■ **Task set**
1. Answer these from the camera-buying thread:
(a) What maximum budget does the first post give?
(b) Which two cameras does Cool G5 suggest?
(c) What does harshk360 say he prefers over controls?
2. Write out the camera-buying thread from "Look for Panasonic" up to and including "not excellent quality.", character for character.

Start of Document section

# Buying a camera this diwali



## harshk360 (Oct 10, 2010)

hi, i wanna buy a camera this festive season. Any brand can do but it should be of good quality and sturdy. 
Budget - Rs.15000 max
i want a camera which gives some feel of dslr manual controls but at this price, so super zoom is the category I am looking at.

Features like geotagging or social networking support aren't necessary(read as useless) for me.

so i basically want a nice ultrazoom camera with high picture quality and good feel of manual controls under 15000


----------



## Cool G5 (Oct 10, 2010)

Look for Panasonic FZ35 or Canon SX130 IS.


----------



## harshk360 (Oct 10, 2010)

i give more preference to image quality over controls, so the panasonic has a lot of control but not excellent quality.


----------



## icebags (Oct 10, 2010)

End of Document section
Start of Information supplied

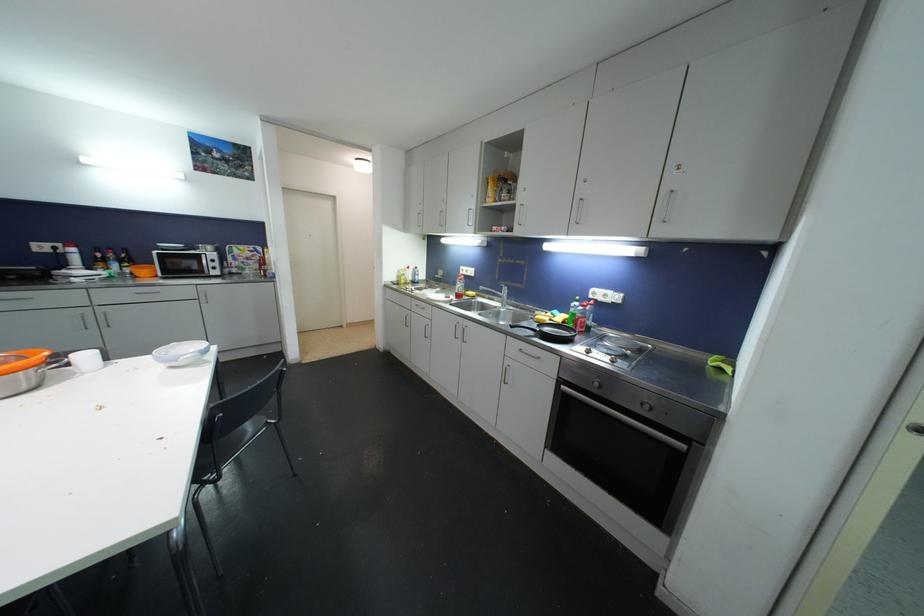
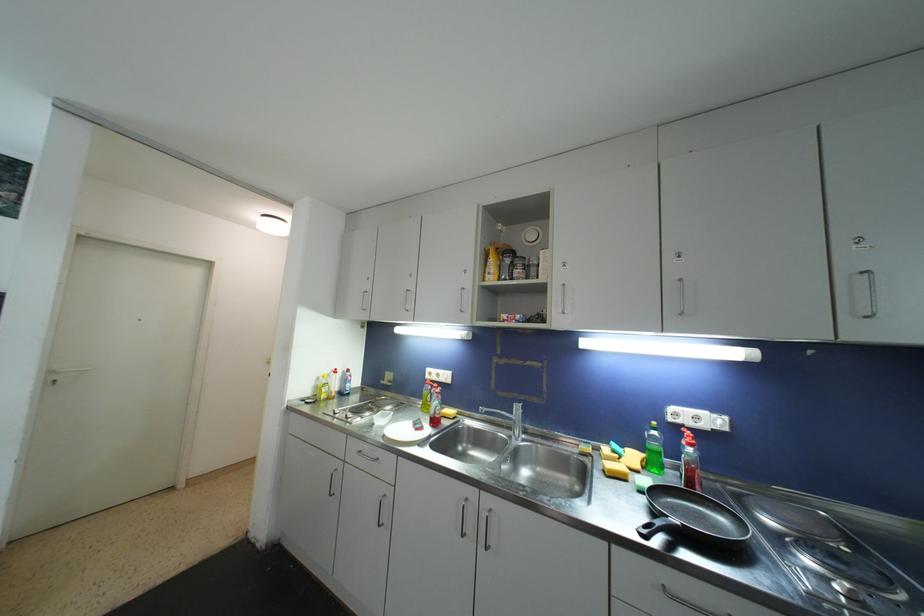
Where in the second image is the point corresponding to [402,280] from the first image?

(321, 391)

End of Information supplied

■ **Task-by-task results**
1.
(a) Rs.15000
(b) Panasonic FZ35 or Canon SX130 IS
(c) Image quality

2.
Look for Panasonic FZ35 or Canon SX130 IS.


----------



## harshk360 (Oct 10, 2010)

i give more preference to image quality over controls, so the panasonic has a lot of control but not excellent quality.